For those who want to light Old Glory on fire, stomp all over it, or spit on it to make some sort of “statement,” I say let them do it. But under one condition: they MUST get permission from three sponsors. First, you need permission of a war veteran. Perhaps a Marine who fought at Iwo Jima? The American flag was raised over Mount Surabachi upon the bodies of thousands of dead buddies. Each night spent on Iwo meant half of everyone you knew would be dead tomorrow, a coin flip away from a bloody end upon a patch of sand your mother couldn’t find on a map.
Or maybe ask a Vietnam vet who spent years tortured in a small, filthy cell unfit for a dog. Or a Korean War soldier who helped rescue half a nation from Communism, or a Desert Storm veteran who repulsed a bloody dictator from raping and pillaging an innocent country.
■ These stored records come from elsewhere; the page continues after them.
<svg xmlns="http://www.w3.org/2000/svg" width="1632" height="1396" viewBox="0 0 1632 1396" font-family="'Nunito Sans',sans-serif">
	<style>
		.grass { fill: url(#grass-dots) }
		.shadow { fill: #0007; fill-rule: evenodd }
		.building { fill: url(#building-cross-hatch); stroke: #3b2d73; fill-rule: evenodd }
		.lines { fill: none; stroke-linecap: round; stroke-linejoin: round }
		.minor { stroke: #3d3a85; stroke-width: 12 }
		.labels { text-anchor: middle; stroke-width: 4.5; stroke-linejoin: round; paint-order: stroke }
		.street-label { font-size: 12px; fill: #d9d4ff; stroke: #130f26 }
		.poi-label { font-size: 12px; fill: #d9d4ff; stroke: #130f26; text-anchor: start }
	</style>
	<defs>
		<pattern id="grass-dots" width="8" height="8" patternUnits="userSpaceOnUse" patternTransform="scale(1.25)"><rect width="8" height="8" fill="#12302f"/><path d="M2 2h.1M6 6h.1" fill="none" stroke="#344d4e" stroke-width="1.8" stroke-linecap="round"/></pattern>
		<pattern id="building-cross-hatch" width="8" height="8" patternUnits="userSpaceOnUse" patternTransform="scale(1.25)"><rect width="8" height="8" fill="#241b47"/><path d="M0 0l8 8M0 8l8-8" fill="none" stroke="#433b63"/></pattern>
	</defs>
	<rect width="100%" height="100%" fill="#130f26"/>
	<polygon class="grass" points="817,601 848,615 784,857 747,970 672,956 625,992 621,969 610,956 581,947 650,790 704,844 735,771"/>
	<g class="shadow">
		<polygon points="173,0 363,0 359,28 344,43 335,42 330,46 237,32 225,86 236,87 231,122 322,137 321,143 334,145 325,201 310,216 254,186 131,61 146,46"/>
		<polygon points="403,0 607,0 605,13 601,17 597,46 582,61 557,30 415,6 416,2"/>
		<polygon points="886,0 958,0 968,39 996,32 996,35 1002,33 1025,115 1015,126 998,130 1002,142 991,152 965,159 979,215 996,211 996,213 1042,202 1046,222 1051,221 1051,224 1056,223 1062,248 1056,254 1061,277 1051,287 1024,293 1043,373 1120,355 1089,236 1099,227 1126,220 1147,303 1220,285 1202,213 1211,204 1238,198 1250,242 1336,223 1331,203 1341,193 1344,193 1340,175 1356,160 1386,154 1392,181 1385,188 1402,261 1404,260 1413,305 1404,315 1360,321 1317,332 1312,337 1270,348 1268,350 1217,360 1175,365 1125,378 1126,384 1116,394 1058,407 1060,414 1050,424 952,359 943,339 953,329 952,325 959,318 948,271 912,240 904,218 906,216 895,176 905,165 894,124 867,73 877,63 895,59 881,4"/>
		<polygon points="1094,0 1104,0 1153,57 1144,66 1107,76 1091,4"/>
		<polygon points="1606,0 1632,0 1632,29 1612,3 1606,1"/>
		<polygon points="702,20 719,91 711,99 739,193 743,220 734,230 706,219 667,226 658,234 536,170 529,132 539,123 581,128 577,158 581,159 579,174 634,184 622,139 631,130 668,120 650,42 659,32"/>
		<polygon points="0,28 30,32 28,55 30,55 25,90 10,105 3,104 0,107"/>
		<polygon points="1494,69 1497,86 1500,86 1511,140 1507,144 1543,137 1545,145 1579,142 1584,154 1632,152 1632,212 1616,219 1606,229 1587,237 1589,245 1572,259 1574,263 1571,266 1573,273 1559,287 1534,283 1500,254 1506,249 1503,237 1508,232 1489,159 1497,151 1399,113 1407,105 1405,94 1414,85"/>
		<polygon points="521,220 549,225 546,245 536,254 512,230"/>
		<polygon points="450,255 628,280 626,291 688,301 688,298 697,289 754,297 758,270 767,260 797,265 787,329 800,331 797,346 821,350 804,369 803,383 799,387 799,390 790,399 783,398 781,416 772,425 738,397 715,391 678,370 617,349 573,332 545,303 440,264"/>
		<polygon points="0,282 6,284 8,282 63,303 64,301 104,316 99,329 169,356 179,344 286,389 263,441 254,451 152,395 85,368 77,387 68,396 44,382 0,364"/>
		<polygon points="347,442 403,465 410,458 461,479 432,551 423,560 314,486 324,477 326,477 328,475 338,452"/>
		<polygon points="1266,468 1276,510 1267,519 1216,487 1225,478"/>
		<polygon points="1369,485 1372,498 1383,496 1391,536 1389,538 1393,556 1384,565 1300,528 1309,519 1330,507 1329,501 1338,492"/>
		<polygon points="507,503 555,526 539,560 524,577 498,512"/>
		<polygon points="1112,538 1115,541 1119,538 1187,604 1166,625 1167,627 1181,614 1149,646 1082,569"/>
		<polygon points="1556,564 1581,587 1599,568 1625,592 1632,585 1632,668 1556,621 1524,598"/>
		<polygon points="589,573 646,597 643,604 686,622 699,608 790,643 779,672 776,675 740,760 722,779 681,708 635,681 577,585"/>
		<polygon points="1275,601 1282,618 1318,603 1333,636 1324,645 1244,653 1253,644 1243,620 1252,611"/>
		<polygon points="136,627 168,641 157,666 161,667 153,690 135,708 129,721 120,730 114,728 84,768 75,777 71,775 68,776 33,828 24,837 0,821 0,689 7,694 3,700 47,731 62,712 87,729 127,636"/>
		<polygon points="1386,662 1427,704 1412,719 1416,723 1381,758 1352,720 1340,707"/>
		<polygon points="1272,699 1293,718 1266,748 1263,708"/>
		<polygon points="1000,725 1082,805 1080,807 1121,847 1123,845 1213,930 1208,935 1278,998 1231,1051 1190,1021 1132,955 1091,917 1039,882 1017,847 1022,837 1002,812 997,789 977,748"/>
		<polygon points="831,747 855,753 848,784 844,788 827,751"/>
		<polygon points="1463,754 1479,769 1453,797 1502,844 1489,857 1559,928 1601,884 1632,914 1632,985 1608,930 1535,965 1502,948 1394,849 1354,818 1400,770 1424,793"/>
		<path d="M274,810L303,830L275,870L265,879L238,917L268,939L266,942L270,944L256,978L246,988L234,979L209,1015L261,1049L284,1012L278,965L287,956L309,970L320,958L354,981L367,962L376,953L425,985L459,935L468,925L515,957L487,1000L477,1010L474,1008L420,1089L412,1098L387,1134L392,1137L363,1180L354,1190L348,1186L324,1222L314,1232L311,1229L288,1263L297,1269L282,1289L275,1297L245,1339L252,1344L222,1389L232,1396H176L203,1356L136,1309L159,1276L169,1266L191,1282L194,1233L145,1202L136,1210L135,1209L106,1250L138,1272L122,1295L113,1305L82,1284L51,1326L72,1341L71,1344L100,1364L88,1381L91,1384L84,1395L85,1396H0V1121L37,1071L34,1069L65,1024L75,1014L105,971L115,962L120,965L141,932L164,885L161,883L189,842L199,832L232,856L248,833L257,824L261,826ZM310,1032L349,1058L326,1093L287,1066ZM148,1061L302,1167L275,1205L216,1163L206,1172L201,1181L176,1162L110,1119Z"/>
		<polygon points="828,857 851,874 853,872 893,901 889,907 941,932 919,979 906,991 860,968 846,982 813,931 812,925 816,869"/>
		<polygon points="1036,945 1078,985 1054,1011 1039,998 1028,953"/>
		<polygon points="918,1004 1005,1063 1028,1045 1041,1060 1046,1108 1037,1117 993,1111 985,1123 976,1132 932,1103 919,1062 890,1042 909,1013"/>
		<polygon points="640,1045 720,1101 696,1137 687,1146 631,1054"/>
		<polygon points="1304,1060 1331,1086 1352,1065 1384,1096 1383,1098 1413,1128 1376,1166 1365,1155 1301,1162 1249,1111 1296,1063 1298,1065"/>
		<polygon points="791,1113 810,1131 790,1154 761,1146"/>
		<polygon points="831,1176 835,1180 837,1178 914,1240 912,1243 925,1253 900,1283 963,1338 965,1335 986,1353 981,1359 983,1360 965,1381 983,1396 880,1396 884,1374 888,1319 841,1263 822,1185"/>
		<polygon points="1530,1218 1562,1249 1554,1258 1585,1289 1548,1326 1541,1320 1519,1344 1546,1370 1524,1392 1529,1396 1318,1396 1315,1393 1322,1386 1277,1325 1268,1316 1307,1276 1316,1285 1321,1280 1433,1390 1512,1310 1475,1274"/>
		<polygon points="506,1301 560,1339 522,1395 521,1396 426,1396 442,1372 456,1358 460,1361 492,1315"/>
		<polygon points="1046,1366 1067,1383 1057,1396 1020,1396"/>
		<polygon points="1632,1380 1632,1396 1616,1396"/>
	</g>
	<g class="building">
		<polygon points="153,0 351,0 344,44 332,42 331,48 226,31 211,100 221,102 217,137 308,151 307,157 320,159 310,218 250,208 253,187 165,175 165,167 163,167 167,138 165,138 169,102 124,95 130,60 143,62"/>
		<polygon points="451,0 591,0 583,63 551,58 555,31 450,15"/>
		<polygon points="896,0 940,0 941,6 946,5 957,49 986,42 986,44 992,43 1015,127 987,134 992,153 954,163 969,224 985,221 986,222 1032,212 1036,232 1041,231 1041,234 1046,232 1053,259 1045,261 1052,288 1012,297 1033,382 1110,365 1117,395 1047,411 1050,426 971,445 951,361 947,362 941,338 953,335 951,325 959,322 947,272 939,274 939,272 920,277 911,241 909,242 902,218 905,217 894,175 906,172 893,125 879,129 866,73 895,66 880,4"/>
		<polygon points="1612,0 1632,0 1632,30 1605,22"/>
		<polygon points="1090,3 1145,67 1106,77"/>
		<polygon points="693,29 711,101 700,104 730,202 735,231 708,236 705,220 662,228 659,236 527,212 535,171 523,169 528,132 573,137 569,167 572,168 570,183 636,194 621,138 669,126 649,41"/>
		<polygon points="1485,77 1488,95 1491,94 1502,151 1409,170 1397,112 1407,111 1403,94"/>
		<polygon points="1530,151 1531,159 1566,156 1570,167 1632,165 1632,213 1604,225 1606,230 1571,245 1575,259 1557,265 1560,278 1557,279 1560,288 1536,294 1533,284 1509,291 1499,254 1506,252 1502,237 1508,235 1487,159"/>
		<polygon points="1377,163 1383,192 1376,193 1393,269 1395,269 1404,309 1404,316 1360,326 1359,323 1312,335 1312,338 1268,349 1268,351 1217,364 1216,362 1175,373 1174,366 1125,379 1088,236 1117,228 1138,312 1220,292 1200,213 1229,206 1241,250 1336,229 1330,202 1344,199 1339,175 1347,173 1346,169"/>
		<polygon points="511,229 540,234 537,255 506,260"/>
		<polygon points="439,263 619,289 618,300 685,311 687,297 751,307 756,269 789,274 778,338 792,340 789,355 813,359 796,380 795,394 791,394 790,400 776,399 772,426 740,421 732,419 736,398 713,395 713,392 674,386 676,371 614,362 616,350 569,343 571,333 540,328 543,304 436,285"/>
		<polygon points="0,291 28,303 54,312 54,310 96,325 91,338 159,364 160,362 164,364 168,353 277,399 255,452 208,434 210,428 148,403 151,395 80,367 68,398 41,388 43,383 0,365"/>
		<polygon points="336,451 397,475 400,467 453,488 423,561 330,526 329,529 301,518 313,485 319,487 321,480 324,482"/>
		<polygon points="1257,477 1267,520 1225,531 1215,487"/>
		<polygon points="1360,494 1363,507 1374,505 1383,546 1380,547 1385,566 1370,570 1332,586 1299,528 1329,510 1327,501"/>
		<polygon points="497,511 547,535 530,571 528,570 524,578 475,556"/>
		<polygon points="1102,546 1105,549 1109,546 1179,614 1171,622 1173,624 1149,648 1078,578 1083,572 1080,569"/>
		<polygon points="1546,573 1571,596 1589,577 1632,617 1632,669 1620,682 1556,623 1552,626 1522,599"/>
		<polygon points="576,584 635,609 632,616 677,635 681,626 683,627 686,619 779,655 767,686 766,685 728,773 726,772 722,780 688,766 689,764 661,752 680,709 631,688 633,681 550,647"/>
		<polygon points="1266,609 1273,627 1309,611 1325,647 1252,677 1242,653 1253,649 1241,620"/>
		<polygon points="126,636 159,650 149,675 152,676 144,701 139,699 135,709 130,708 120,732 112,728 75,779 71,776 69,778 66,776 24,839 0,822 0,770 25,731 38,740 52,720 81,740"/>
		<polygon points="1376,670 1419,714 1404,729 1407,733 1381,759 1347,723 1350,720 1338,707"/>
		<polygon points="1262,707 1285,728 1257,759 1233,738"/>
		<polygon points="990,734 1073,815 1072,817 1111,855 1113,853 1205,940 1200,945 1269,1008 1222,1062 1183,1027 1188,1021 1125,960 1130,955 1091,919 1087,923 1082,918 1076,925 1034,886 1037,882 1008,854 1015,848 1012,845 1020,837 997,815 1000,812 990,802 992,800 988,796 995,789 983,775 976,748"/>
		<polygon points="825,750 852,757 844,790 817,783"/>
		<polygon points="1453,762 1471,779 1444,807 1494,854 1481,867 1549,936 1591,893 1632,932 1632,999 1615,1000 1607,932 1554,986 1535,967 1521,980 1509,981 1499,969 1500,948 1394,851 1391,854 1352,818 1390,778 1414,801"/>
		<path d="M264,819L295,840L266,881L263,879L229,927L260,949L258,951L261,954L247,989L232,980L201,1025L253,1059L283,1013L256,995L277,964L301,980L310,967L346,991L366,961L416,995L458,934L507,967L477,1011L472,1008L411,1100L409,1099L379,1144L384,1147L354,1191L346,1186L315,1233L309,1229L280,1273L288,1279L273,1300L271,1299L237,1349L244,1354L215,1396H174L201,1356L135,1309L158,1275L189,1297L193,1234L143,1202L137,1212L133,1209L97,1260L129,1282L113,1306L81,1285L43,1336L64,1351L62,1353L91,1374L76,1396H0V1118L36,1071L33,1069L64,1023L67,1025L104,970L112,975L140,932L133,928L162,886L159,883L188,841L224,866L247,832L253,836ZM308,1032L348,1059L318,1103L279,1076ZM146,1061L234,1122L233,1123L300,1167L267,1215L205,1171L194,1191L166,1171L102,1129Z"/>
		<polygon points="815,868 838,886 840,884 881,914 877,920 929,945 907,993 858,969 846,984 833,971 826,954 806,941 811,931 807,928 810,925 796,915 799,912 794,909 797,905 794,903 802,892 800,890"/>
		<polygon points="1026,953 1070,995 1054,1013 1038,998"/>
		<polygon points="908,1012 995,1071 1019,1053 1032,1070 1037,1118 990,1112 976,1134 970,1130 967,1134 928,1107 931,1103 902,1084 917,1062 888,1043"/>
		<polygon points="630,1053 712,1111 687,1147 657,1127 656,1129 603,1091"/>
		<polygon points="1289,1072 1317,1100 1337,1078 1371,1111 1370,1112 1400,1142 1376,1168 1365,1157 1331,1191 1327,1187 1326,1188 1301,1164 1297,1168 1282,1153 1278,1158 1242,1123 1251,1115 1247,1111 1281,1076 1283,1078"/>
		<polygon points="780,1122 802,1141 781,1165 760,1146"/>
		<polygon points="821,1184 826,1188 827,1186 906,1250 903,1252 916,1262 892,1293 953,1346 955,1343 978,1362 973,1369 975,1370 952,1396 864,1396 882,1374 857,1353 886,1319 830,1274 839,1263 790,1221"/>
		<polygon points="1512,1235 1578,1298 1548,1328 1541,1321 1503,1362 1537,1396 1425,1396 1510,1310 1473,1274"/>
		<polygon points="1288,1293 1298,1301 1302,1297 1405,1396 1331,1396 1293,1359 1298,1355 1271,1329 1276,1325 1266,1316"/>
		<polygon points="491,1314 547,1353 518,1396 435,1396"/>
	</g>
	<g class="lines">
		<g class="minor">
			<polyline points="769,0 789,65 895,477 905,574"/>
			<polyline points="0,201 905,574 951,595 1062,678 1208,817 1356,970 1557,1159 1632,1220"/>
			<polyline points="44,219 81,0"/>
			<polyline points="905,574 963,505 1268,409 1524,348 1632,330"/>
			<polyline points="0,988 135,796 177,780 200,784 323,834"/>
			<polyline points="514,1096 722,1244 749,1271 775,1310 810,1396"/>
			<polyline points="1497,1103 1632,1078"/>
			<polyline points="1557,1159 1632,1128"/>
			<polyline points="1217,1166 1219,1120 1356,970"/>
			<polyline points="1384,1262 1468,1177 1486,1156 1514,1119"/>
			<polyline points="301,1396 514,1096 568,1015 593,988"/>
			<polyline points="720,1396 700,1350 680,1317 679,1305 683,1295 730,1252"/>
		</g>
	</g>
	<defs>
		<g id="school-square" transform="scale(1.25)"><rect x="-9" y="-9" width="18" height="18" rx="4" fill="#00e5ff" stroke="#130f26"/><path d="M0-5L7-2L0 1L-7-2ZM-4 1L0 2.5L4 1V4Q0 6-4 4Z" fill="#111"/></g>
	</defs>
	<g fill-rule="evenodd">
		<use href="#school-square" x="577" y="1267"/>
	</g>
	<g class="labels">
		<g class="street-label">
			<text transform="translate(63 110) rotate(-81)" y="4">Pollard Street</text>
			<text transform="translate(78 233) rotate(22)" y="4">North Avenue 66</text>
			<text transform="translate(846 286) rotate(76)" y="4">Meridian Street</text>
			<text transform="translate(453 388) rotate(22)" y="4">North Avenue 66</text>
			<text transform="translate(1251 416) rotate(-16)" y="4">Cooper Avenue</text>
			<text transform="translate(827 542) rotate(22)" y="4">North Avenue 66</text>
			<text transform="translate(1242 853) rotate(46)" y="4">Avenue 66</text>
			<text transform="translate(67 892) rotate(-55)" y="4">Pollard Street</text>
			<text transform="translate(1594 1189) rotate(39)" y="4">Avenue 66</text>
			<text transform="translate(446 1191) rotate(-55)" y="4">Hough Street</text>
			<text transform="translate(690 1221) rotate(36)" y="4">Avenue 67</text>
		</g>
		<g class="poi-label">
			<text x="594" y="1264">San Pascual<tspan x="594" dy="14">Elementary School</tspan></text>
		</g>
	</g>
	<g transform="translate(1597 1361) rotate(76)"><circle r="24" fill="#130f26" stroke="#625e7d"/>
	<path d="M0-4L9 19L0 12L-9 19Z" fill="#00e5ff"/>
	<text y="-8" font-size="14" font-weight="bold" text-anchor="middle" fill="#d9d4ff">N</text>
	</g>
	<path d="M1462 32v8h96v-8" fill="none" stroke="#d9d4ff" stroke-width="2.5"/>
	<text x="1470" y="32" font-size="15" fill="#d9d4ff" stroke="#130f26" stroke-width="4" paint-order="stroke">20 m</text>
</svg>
That flag represented your mother and father, your sister and brother, your friends, neighbors, and everyone at home. I wonder what they would say if someone asked them permission to burn the American flag?
Next, you need a signature from an immigrant. Their brothers and sisters may still languish in their native land, often under tyranny, poverty and misery. Or maybe they died on the way here, never to touch our shores.
Some have seen friends and family get tortured and murdered by their own government for daring to do things we take for granted every day. For those who risked everything simply for the chance to become an American….what kind of feelings do they have for the flag when they Pledge Allegiance the first time? Go to a naturalization ceremony and see for yourself, the tears of pride, the thanks, the love and respect of this nation, as they finally embrace the American flag as their own. Ask one of them if it would be OK to tear up the flag.
Last, you should get the signature of a mother.